The Arduino and Raspberry Pi communities overlap more than you might think. Arduinos can be expanded to have network capabilities with a variety of "shields," all of which increase the cost and complexity of the system. By contrast, Raspberry Pis all run Linux, which is a very network-competent platform. The newest Pi, the Raspberry Pi Zero W, is WiFi and Bluetooth capable, and costs around $10 U.S. For network enabled gadgets, it makes far more sense to cross to the Raspberry PI platform, if only someone would make it easy to do. That's what this book is about.
You'll learn some survival level Linux system administration, so you know how to set the machine up and how to establish at least minimal security for your gadget. You''ll set up and learn the Geany IDE on your Pi, which is fairly similar to the Arduino IDE.
Where the two platforms overlap the most is the GPIO system. You'll see that several projects use and explain the WiringPi system. This is is deliberately similar to the Arduino's 'Wiring' functionality, which is how sketches interact with GPIO pins. You'll learn the differences between the GPIO pins of the two devices, and how the Pi has some limitations on those pins that the Arduino does not.

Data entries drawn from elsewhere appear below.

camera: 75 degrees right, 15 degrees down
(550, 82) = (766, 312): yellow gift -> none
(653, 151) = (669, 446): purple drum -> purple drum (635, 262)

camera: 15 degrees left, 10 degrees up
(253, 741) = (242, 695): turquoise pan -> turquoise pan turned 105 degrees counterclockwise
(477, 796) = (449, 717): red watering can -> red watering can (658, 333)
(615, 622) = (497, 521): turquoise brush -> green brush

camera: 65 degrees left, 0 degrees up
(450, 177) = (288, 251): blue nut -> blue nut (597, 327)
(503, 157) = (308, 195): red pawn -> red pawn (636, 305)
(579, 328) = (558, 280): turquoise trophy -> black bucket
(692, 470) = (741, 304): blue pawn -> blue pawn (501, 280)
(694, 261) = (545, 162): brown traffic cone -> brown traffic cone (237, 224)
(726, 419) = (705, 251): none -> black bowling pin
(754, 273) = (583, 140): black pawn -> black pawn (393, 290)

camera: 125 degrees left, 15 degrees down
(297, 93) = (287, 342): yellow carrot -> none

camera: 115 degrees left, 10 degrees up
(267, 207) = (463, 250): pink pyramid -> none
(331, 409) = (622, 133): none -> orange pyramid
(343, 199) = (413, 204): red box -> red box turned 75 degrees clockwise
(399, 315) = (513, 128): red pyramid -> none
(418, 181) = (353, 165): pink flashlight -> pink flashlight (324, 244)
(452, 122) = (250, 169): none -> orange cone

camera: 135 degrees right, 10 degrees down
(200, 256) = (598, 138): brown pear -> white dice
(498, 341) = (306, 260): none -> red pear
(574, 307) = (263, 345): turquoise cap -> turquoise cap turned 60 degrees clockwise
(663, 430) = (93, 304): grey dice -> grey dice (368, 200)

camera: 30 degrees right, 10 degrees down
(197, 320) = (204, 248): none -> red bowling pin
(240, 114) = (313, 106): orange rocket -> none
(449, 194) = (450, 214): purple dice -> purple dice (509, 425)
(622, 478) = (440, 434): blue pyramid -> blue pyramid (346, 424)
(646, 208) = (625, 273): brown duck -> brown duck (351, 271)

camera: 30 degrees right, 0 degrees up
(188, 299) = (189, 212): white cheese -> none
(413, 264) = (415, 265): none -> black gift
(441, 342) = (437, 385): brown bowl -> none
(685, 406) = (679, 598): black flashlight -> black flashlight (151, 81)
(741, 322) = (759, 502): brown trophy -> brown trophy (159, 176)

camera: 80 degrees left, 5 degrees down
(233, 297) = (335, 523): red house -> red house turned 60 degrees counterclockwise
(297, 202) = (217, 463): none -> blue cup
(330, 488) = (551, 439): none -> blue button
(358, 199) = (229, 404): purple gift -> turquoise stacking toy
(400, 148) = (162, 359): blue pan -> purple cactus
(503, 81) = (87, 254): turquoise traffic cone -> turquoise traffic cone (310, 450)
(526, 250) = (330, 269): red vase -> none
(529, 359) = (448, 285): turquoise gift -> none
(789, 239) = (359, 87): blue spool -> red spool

As a final project, in an effort to escape some of those limitations, you'll attach an AtMEGA 328P to the Raspberry Pi and configure it as a real, 8MHz Arduino with the Arduino IDE running on the Pi, and learn how to have the two platforms communicate, giving you the best of both worlds.
What You'll Learn
- Establish security with Linux system administration
- Set up the Apache webserver
- Write CGI programs so other computers can connect to your Pi and pull data in from it.
- Use C/C++ from Arduino sketches to write programs for the Pi
The Arduino user who's been through all the tutorials and is comfortable writing sketches and connecting hardware to their Arduino.